On Language Servers: Interview with Martin Lippert


Martin Lippert's talk, Implementing Language Servers - the Good, the Bad, the Ugly is an early pick. Martin gives us his thoughts on why language servers are important, what the challenges are and what the future might look like for the technology.

Martin Lippert



Q: Language servers have been called a conceptual breakthrough. What in your opinion has come together to make it possible now?

A: The architecture behind language servers, mostly the language server protocol, hits a sweet spot. Language and framework providers can now, for the first time, focus on their language or their framework, instead of dealing with the numerous proprietary extension APIs of all the various IDEs and editors out there in the world. They can implement language tooling in the language of their choice, using libraries of their choice, and re-using the compiler technology of their choice - and all that in an editor- or IDE-agnostic way. They can do the job once instead of re-Implementing everything for each IDE they want to provide language tooling for. That is a huge step forward.

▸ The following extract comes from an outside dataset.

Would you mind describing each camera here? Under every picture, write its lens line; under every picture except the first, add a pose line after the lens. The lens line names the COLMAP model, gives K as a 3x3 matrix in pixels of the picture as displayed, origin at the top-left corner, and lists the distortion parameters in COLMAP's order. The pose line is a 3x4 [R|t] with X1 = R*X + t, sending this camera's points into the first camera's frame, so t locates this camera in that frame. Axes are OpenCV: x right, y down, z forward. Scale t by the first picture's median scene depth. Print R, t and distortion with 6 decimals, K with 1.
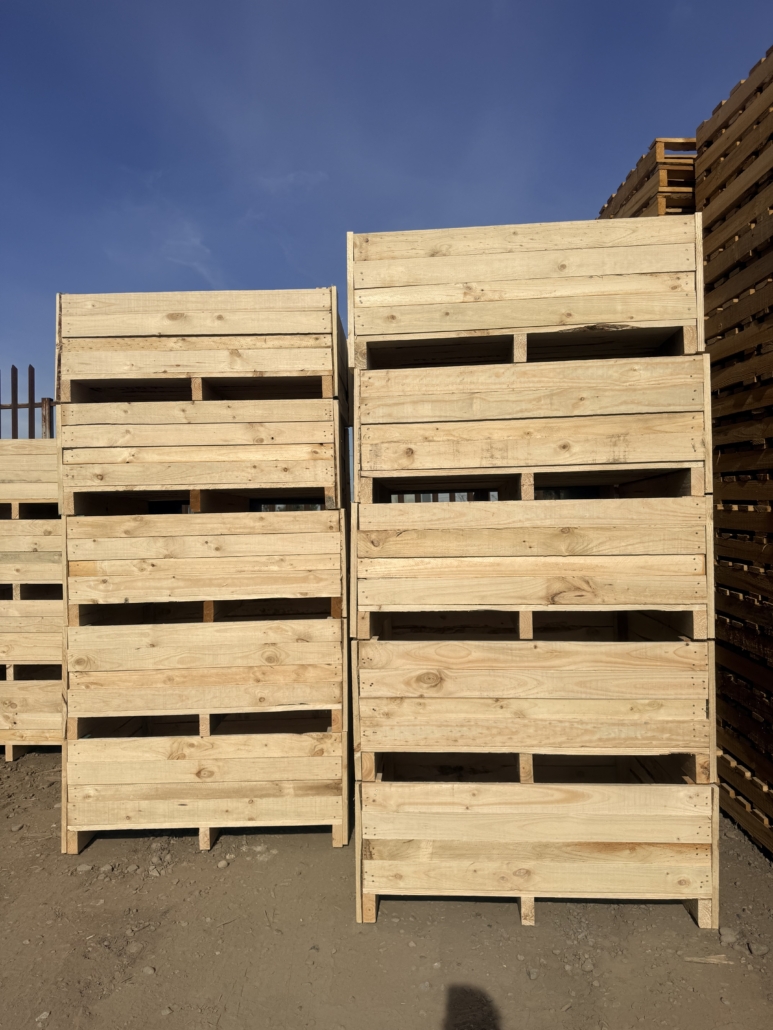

On the other side of the equation, people working on IDEs and code editors don’t need to think about individual languages anymore. They can focus on the user experience while editing code and let other people do the work for individual languages and frameworks.

In the end this makes up a powerful matrix of IDEs/editors and language servers which can all be combined independently of each other. It's a very powerful approach, especially since developers use a larger variety of languages and tools than ever before.


Q: What have been some of the challenges working with this innovative technology?

A: The devil is in the details - as always. The language server protocol defines the basic structure and semantics of the messages that the client (the IDE or the code editor) exchanges with the server (the language server). And both sides need to have the same understanding about those messages and need to deal with them in the same way. Otherwise the advantage of implementing a language server that can be used out of the box with various clients is gone. At the moment the client implementations (as well as existing language servers) vary greatly in those details. It is hard to implement a language server that provides the same awesome user experience across all the various clients.

This might be a problem of the early days of this new architecture because most of the client implementations aren’t mature yet. That might improve in the future. But at the moment you really need to test your language server against each IDE/editor individually to make sure everything works as expected. And sometimes you need to deal with differences in the clients via feature flags or behavior flags in the language server. That is somewhat annoying from time to time.


Q: What would you like to see in the medium term that would take the technology to the next level?

A: I think having a broad set of high-quality client implementations that are all on the same level would be a great step forward.

And maybe a unified mechanism to add those language servers to an existing client would be great. At the moment you have to implement the client-side extension manually and for each client individually. This isn’t a lot of code, but you still have to deal with different extension mechanisms.

And it will be interesting to see how people exchange information along different languages servers or whether they will remain totally isolated from each other. I can see meaningful arguments for both sides.


Q: How do you think Language Servers and the Language Server market will look in 3 years?

A: I expect that all major IDEs and editors will support the language server protocol out-of-the-box. I also expect that most language providers will provide language server implementations for their languages out-of-the-box.


Q: What message do you think is most important here for EclipseCon attendees? 

A: One of the most important messages for attendees at EclipseCon with regards to language servers is: if you want to support a language or a framework, a language server IS THE WAY TO GO. The days of hacking your parser, builder, content-assist, and refactoring directly into Eclipse are over.